Why is inclusive and diverse storytelling so important in the industry, for both female and First Nations practitioners?

Diversity storytelling is important to reach all audiences, and as an Indigenous practitioner, culturally we have roles that perform of responsibility. I carry my responsibilities to share and create a safe platform, to ensure all untold stories are equally important within the industry.

Can you tell us about your experience working on Alick and Albert and other recent film projects? Can you share a few industry highlights?

I was the Associate Producer on Alick & Albert, which was supported by Screen Queensland’s Screen Finance Program. I collaborated remotely, and it was a pleasure to be a part of the project and I learnt a great deal within the feature film space. In addition to this project, I was the Line Producer and Impact Consultant on Incarceration Nation and third Assistant Director for The Reef Stalked, which was an amazing story to bring to screen.
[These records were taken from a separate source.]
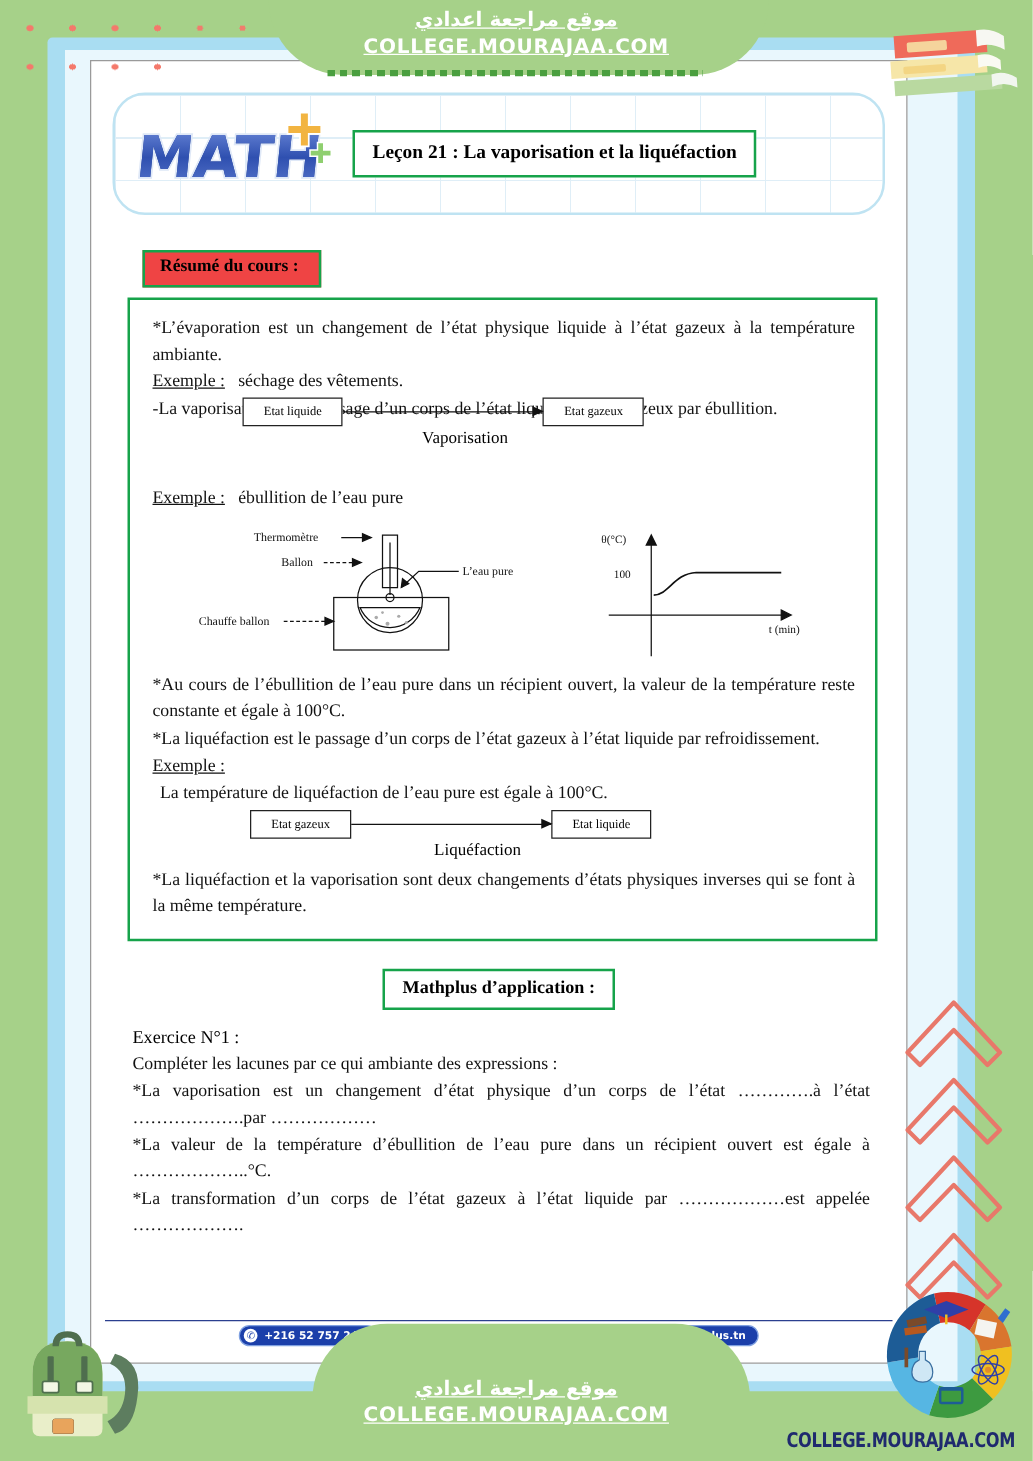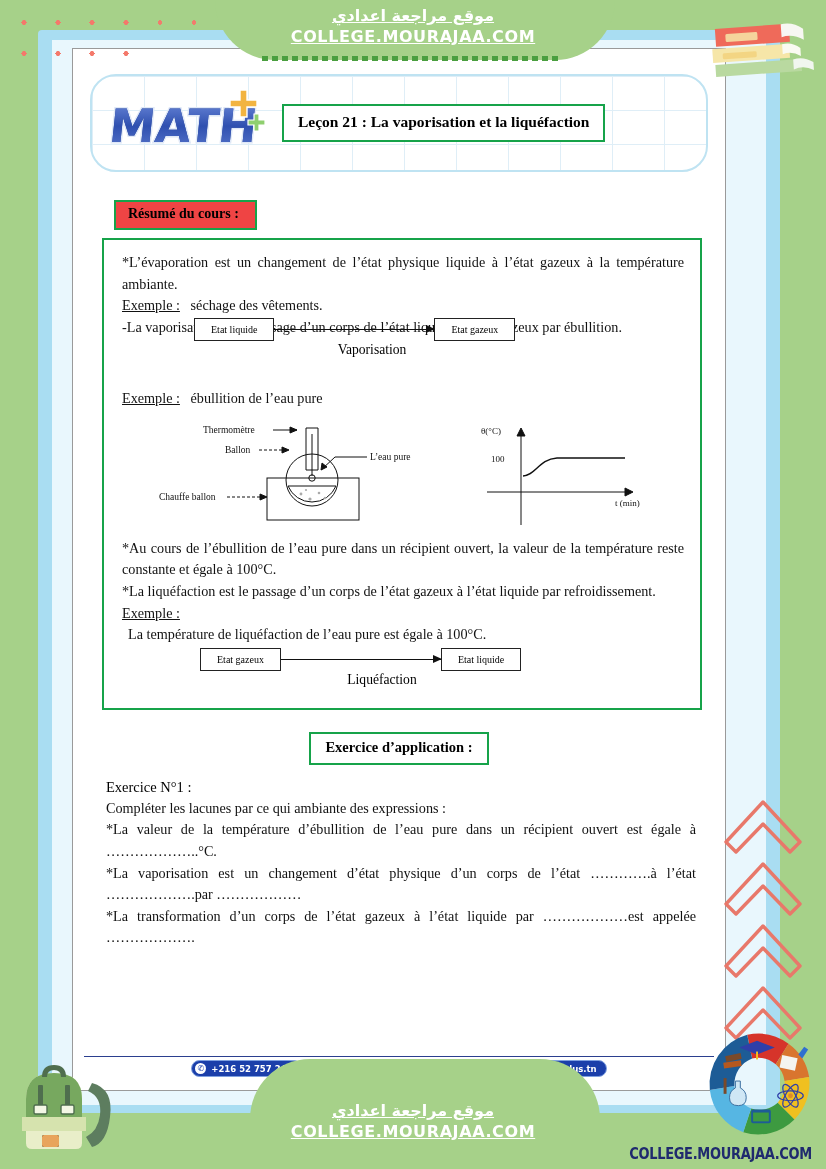--- a/index.html
+++ b/index.html
@@ -331,6 +331,7 @@
       <div class="arrow-caption" style="margin-left:170px;width:180px;">Liquéfaction</div>
     </div>
 
+    <div class="p jus">*La liquéfaction et la vaporisation sont deux changements d’états physiques inverses qui se font à la même température.</div>
   </div>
I have also recently worked in the role as Director on projects in the regional community space; giving back to communities working with the Gladstone Art Gallery & Museum and Gladstone Regional Council allowed me to collaborate with Gladstone’s local film practitioners and Photopia Studio. Without our regional communities and all their work, I would not be where I am today as a practitioner.

What do you recommend for emerging female/diverse practitioners wishing to kickstart their career, and what do you think is the next step for gender inclusivity in the industry?

For emerging female and diverse practitioners: dream big, take little steps to opens doors and creatively grow, work hard for your passion and surround yourself with happy people who share the love of story and film.

I think this year’s theme #BreakTheBias movement will open minds and lead to high-end films in the film industry, towards the future for all filmmakers.